「オッカムのかみそり」の適用には注意するべき
今回は、こんな記事を読んだ。
高校物理で習う力学はじつは全部ウソ!?…「この世のものは全部波である」というかなり「ぶっ飛んだ」式(田口 善弘) | 現代新書 | 講談社(1/2) (gendai.media)
すこし、引用してみる。
つまり、物体を斜めに投げ上げるとき、放物線を描くことになるが、
(1)高校物理では、重力の影響で、放物線を描く。
(2)量子力学では、波長の変化により、屈折するので、放物線を描く。
ということになる。
ここでは、同じ物理的事実について、相異なる2つの説明が与えられていることになる。
量子力学では、素粒子のふるまいなど、他の領域でも理解がうまくできるので(高校物理では、うまくいかないだろう)、適用範囲が広いということで、上記(1)と(2)のうちで、(2)が正しい自然界の描像なのだろうということになるようだ。
しかし、こと、斜方投射という一つの事実のみに注目して、2つの相異なる理論があるという状況を考えてみると、「オッカムのかみそり」を適用して、より単純な説明、すなわち、高校物理の説明が、適切なものとして選ばれるという事態にはならないのだろうか。
「オッカムのかみそり」には、特に何らかの根拠があるわけではなく、経験則に近いものであるから、その適用については、慎重に行わなければならないのだろう。
次の例として、私が好んで使うのは、今日が2024年6月30日だとして、
(1)太陽は、2024年6月30日までは、東から昇ってくる。7月1日からは、西から昇ってくる。
(2)太陽は、毎日、東から昇ってくる。
この2つについては、6月30日の夜時点では、どちらが正しいのかを判別することはできない。7月1日になって、どちらが正しいのかが判明しても、もともとの、6月30日を、1日だけ翌日(7月1日)に延ばせば、また、同様に(1)と(2)の理論の対立が継続する。この2つのうち、どちらが正しいのかは、経験的には、原理的に、判定できない。

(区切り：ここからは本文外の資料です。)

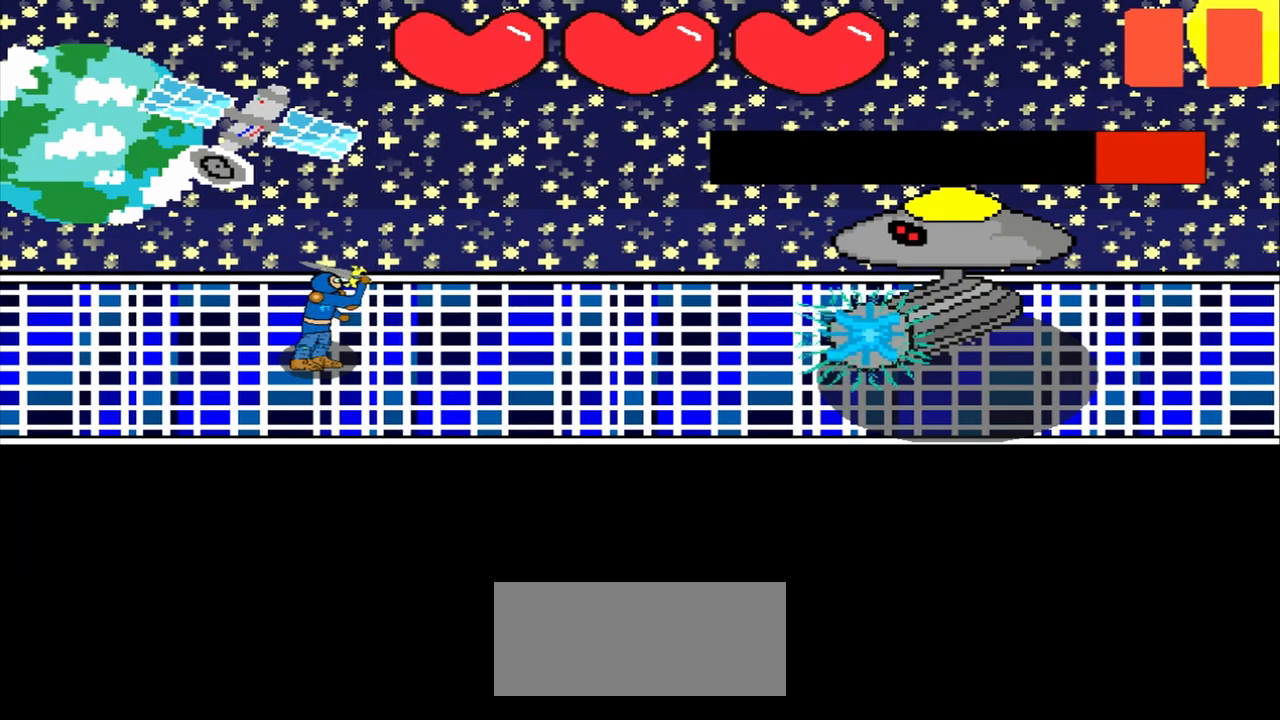
{"buttons": [], "left_stick": "center", "events": [[83, "left_stick", "down"], [417, "left_stick", "center"]]}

それでも、「オッカムのかみそり」を適用すると、(2)の方が単純であり、(2)が適切な理論として選定されるということになるのだろう。しかし、「オッカムのかみそり」の適用は、結局のところ、無根拠である。
上の、物体の斜方投射の例でも分かるように、はたして、「オッカムのかみそり」をうまく適用できているのか、それさえも、原理的には、判定できないはずである。なぜなら、「オッカムのかみそり」は、原理的に、無根拠であるからだ。無根拠である以上、その適用の適切さについて、判定できる基準がないことになる。
(2024/7/1追記)
同一の物理現象(この場合は斜方投射)について、高校物理による記述と、量子力学による記述を比較して、後者が選択された。しかし、これが最終的な自然界の描写であるということは、おそらく全くないのだろう。
後世の人間が、全く異なる自然の描写に到達する可能性は、大いにある。というよりも、最終的、究極的な自然の描像に到達することなど、決してありえないのだろう。
そういった、究極的な自然の描像というものは、ちょうど、カントのいうような、統制的理念、あるいは、理想、のようなものであって、有限の存在である人間には、(限りなく)漸近はしても、決して到達できないものなのだろう。